◆ REQUIRED ACTION
Check every line below, and copy those that include "protein".

◆ DATA IN THIS EXERCISE
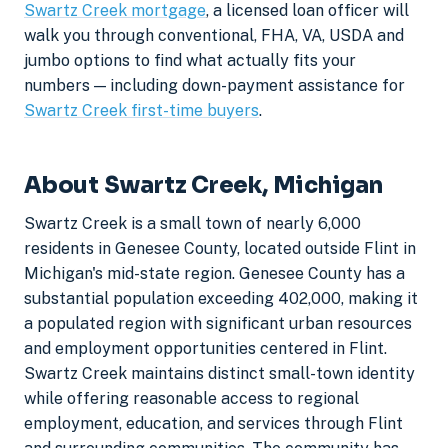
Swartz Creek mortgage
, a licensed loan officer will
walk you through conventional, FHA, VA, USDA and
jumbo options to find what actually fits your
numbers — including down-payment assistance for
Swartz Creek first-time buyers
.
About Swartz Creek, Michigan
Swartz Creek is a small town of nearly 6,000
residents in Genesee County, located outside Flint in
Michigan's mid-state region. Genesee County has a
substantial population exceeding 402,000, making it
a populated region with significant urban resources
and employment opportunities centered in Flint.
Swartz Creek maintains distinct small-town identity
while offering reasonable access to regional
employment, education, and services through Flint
---
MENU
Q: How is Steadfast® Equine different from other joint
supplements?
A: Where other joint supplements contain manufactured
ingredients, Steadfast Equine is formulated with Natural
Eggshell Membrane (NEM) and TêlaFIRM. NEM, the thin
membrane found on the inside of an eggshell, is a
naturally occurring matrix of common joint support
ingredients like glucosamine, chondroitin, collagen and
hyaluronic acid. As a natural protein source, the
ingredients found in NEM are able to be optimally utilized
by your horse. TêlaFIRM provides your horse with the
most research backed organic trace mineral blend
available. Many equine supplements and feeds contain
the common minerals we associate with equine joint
* * *
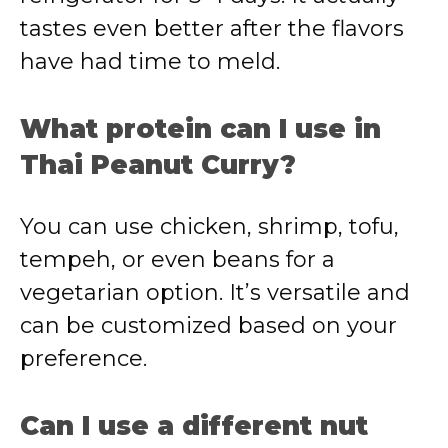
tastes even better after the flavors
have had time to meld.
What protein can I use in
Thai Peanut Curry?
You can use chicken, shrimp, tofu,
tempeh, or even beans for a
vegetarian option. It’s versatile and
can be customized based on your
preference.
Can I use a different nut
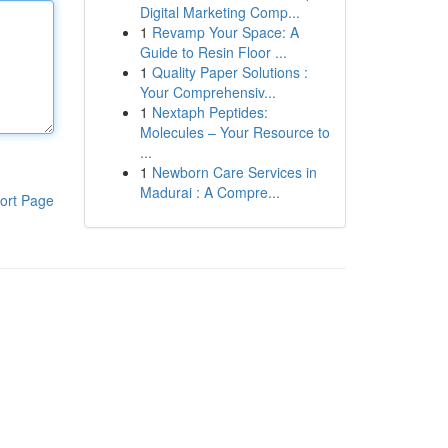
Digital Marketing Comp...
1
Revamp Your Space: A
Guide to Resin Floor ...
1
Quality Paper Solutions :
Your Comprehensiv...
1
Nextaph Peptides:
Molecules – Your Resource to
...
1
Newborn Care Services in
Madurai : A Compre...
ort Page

◆ RESPONSE
hyaluronic acid. As a natural protein source, the
What protein can I use in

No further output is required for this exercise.